» Action item:
Using the entries below, write out the line with "Use the trained", the line with "Data Annotation and", and every line in between, exactly as each is written.

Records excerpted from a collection

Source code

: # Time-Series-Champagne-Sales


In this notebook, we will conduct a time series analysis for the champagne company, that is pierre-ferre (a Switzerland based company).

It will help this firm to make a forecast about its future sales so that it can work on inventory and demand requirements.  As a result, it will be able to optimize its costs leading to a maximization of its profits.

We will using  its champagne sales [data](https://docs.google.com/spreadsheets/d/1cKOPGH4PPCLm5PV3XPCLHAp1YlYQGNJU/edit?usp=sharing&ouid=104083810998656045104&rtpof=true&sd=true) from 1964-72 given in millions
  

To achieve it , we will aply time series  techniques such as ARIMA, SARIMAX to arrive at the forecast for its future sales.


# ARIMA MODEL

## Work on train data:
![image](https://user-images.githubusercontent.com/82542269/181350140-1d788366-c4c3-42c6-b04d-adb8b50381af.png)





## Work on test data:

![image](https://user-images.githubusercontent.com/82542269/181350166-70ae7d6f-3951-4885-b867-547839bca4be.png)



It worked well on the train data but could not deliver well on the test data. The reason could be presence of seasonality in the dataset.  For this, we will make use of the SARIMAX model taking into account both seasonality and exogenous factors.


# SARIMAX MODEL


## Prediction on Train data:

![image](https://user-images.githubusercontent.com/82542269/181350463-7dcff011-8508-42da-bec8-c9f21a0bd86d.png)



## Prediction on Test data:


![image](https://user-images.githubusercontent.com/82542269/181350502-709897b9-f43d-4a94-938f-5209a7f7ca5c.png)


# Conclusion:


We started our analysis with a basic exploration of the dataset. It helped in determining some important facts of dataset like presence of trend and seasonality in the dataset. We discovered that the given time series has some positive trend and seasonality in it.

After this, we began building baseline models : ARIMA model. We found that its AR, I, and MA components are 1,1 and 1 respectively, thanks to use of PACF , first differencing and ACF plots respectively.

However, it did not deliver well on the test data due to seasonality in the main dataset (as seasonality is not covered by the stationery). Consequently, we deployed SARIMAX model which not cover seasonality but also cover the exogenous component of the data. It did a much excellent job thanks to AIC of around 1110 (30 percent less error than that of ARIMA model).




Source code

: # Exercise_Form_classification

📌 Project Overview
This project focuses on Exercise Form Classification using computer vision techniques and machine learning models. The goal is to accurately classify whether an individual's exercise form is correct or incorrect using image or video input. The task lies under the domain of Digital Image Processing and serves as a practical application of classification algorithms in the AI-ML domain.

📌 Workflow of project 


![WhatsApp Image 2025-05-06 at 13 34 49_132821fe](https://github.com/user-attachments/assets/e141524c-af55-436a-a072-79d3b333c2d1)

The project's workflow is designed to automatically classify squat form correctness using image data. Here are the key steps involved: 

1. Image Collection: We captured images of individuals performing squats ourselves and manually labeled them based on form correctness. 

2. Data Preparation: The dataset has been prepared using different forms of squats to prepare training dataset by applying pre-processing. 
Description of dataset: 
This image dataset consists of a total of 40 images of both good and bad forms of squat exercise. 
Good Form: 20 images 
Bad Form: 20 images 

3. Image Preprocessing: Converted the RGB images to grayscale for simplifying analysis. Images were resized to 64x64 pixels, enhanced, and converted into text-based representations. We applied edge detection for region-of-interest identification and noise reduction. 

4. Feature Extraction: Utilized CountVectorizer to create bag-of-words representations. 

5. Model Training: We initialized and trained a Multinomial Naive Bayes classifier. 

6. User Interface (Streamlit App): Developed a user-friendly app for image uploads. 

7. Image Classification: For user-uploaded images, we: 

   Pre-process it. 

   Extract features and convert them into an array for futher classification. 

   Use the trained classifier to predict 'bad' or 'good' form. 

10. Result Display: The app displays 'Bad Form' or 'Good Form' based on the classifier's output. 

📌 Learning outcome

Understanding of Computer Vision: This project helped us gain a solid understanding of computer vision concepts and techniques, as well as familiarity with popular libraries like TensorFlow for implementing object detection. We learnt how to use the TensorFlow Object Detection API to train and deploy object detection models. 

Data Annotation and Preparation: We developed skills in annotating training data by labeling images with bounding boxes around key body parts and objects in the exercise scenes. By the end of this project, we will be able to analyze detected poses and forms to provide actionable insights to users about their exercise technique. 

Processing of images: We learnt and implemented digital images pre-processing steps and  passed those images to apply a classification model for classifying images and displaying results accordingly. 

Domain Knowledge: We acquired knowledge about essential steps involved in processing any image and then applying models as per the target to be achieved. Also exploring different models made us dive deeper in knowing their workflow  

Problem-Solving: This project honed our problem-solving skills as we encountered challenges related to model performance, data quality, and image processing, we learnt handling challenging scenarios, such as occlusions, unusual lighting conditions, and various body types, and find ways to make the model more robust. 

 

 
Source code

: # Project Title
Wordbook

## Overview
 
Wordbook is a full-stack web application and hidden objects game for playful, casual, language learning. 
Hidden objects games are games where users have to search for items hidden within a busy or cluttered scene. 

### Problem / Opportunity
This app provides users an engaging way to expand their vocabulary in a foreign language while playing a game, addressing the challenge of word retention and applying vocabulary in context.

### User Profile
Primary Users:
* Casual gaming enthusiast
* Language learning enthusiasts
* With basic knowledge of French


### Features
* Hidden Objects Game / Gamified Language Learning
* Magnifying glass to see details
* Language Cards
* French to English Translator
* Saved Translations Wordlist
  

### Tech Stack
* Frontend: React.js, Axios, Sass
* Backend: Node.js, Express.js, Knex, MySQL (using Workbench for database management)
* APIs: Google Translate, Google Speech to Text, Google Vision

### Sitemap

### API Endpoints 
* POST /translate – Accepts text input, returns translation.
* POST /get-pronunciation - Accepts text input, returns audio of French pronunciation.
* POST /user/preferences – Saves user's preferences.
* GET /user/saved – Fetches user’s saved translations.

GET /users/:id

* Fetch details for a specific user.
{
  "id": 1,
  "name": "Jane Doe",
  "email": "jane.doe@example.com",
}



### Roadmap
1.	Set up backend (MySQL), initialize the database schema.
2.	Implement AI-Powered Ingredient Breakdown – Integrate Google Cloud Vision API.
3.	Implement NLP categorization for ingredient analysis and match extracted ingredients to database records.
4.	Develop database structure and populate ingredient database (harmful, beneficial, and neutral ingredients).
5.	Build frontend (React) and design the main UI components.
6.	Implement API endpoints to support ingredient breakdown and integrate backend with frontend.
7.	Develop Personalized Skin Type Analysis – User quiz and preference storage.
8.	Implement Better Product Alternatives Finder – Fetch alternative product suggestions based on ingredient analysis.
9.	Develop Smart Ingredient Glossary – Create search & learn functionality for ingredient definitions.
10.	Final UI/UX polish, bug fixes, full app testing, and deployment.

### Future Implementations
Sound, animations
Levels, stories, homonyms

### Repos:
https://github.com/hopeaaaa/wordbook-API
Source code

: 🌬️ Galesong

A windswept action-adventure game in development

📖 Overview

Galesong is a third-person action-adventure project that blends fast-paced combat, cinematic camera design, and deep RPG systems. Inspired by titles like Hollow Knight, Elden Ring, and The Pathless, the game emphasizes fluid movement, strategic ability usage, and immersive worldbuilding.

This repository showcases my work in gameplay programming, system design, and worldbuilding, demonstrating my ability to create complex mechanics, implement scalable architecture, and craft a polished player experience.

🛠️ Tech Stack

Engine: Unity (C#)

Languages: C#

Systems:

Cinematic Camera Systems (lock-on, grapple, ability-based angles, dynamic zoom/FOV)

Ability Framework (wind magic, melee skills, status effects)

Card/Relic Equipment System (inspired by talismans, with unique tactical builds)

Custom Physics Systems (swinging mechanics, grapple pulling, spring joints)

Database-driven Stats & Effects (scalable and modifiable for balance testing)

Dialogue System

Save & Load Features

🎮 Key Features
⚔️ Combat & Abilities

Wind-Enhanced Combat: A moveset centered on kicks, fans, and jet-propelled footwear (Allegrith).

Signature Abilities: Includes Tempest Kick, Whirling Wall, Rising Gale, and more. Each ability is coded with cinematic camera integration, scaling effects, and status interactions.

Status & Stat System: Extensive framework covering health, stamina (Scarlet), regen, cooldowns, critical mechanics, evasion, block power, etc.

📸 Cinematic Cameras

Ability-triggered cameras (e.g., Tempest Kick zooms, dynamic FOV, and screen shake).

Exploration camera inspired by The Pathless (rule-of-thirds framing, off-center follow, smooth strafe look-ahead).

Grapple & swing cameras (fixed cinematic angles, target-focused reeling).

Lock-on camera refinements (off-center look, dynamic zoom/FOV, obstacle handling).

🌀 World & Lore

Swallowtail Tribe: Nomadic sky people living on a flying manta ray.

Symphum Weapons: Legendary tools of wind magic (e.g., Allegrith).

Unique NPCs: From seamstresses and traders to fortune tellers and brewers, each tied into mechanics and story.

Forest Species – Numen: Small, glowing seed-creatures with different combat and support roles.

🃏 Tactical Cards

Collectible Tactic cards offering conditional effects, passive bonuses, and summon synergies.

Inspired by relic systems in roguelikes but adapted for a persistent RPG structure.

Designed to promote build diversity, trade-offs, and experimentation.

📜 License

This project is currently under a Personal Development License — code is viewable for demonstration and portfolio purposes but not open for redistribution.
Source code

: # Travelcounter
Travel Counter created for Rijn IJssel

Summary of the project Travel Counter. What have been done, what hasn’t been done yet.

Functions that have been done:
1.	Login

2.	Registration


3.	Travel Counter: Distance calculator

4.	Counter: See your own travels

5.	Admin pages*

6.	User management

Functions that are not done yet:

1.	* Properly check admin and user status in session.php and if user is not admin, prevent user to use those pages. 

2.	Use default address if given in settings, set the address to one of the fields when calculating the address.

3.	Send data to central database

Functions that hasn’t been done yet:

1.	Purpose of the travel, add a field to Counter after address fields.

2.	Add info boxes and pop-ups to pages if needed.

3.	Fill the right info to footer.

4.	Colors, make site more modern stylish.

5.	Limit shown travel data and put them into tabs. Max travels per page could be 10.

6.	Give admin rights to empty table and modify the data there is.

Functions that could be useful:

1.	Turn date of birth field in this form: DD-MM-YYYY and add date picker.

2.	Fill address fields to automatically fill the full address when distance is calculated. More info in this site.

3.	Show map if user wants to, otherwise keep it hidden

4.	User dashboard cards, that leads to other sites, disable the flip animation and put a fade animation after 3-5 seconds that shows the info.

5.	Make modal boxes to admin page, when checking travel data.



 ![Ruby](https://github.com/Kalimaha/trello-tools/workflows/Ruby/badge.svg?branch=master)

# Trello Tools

» Written reply:
   Use the trained classifier to predict 'bad' or 'good' form. 

10. Result Display: The app displays 'Bad Form' or 'Good Form' based on the classifier's output. 

📌 Learning outcome

Understanding of Computer Vision: This project helped us gain a solid understanding of computer vision concepts and techniques, as well as familiarity with popular libraries like TensorFlow for implementing object detection. We learnt how to use the TensorFlow Object Detection API to train and deploy object detection models. 

Data Annotation and Preparation: We developed skills in annotating training data by labeling images with bounding boxes around key body parts and objects in the exercise scenes. By the end of this project, we will be able to analyze detected poses and forms to provide actionable insights to users about their exercise technique. 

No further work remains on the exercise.